Correlation Between Microbot Medical and MICRONIC MYDATA
Can any of the company-specific risk be diversified away by investing in both Microbot Medical and MICRONIC MYDATA at the same time? Although using a correlation coefficient on its own may not help to predict future stock returns, this module helps to understand the diversifiable risk of combining Microbot Medical and MICRONIC MYDATA into the same portfolio, which is an essential part of the fundamental portfolio management process.
By analyzing existing cross correlation between Microbot Medical and MICRONIC MYDATA, you can compare the effects of market volatilities on Microbot Medical and MICRONIC MYDATA and check how they will diversify away market risk if combined in the same portfolio for a given time horizon. You can also utilize pair trading strategies of matching a long position in Microbot Medical with a short position of MICRONIC MYDATA. Check out your portfolio center. Please also check ongoing floating volatility patterns of Microbot Medical and MICRONIC MYDATA.

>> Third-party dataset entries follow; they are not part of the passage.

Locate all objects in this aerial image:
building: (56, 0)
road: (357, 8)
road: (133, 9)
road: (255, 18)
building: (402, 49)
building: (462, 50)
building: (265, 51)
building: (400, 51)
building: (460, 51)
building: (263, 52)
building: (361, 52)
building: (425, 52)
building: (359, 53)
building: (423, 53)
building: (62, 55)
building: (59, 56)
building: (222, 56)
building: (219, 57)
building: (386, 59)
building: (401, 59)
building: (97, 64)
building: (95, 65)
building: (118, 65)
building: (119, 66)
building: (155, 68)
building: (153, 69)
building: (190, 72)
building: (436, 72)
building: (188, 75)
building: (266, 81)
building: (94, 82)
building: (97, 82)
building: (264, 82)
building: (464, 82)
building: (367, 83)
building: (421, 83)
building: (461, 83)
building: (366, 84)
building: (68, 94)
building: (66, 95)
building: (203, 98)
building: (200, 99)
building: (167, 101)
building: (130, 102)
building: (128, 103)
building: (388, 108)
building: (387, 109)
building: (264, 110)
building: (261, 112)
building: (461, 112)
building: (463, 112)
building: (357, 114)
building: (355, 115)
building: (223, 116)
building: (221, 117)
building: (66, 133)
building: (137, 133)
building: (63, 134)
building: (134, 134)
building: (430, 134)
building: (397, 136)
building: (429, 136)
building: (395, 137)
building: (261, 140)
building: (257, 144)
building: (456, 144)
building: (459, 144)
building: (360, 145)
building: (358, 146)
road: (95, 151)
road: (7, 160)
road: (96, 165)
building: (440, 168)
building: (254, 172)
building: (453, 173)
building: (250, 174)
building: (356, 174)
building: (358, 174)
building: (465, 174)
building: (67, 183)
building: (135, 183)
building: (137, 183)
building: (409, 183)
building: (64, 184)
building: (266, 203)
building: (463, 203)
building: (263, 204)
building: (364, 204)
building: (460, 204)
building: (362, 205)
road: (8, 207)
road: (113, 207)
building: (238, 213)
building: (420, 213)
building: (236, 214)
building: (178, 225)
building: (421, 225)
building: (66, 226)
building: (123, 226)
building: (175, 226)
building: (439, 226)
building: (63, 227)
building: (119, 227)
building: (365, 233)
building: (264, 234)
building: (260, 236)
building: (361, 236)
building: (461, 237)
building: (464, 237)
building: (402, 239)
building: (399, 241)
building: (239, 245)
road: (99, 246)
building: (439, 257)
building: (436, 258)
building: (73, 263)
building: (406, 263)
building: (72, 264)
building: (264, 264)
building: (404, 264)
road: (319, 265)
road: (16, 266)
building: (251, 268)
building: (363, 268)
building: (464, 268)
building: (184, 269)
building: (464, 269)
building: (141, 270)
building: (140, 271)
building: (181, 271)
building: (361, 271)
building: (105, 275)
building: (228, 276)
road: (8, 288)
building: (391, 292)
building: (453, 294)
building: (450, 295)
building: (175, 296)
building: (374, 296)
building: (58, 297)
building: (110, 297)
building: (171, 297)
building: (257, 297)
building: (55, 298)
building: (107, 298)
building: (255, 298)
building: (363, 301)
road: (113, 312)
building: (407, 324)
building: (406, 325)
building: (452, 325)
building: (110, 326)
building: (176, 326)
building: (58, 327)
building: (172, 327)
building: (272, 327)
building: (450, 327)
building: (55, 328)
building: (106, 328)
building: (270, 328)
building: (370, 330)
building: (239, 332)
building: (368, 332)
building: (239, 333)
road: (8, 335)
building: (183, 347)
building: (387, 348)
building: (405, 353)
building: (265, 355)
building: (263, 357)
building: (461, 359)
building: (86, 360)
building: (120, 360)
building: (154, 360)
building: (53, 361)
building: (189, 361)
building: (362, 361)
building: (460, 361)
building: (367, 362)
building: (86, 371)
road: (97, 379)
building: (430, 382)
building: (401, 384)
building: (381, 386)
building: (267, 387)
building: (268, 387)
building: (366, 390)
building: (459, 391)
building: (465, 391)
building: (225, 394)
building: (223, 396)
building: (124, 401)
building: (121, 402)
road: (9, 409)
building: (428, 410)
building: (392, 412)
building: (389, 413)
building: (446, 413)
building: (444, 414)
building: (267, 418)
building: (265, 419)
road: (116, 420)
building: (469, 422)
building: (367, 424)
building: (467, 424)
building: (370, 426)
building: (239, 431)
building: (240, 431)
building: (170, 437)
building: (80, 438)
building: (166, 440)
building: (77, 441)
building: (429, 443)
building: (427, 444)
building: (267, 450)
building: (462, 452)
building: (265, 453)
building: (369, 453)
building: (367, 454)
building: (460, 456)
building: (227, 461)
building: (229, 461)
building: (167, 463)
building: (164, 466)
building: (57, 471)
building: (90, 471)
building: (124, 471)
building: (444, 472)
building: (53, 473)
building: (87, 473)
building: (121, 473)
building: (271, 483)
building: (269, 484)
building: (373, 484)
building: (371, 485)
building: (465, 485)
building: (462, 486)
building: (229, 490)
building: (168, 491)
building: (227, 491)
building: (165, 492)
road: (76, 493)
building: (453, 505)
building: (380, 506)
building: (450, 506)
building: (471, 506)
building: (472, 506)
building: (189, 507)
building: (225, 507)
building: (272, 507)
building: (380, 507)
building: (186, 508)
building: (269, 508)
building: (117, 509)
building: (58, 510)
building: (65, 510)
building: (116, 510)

Diversification Opportunities for Microbot Medical and MICRONIC MYDATA
0.16 | Correlation Coefficient |
Average diversification
The 3 months correlation between Microbot and MICRONIC is 0.16. Overlapping area represents the amount of risk that can be diversified away by holding Microbot Medical and MICRONIC MYDATA in the same portfolio, assuming nothing else is changed. The correlation between historical prices or returns on MICRONIC MYDATA and Microbot Medical is a relative statistical measure of the degree to which these equity instruments tend to move together. The correlation coefficient measures the extent to which returns on Microbot Medical are associated (or correlated) with MICRONIC MYDATA. Values of the correlation coefficient range from -1 to +1, where. The correlation of zero (0) is possible when the price movement of MICRONIC MYDATA has no effect on the direction of Microbot Medical i.e., Microbot Medical and MICRONIC MYDATA go up and down completely randomly.
Pair Corralation between Microbot Medical and MICRONIC MYDATA
Assuming the 90 days trading horizon Microbot Medical is expected to generate 1.49 times more return on investment than MICRONIC MYDATA. However, Microbot Medical is 1.49 times more volatile than MICRONIC MYDATA. It trades about 0.16 of its potential returns per unit of risk. MICRONIC MYDATA is currently generating about 0.09 per unit of risk. If you would invest 83.00 in Microbot Medical on October 5, 2024 and sell it today you would earn a total of 26.00 from holding Microbot Medical or generate 31.33% return on investment over 90 days.
Time Period | 3 Months [change] |
Direction | Moves Together |
Strength | Insignificant |
Accuracy | 100.0% |
Values | Daily Returns |
Microbot Medical vs. MICRONIC MYDATA
Performance |
Timeline |
Microbot Medical |
Risk-Adjusted Performance
0 of 100
Weak | Strong |
Good
MICRONIC MYDATA |
Risk-Adjusted Performance
0 of 100
Weak | Strong |
Modest
Microbot Medical and MICRONIC MYDATA Volatility Contrast
Predicted Return Density |
Returns |
Pair Trading with Microbot Medical and MICRONIC MYDATA
The main advantage of trading using opposite Microbot Medical and MICRONIC MYDATA positions is that it hedges away some unsystematic risk. Because of two separate transactions, even if Microbot Medical position performs unexpectedly, MICRONIC MYDATA can make up some of the losses. Pair trading also minimizes risk from directional movements in the market. For example, if an entire industry or sector drops because of unexpected headlines, the short position in MICRONIC MYDATA will offset losses from the drop in MICRONIC MYDATA's long position.The idea behind Microbot Medical and MICRONIC MYDATA pairs trading is to make the combined position market-neutral, meaning the overall market's direction will not affect its win or loss (or potential downside or upside). This can be achieved by designing a pairs trade with two highly correlated stocks or equities that operate in a similar space or sector, making it possible to obtain profits through simple and relatively low-risk investment.Check out your portfolio center.Note that this page's information should be used as a complementary analysis to find the right mix of equity instruments to add to your existing portfolios or create a brand new portfolio. You can also try the Portfolio Comparator module to compare the composition, asset allocations and performance of any two portfolios in your account.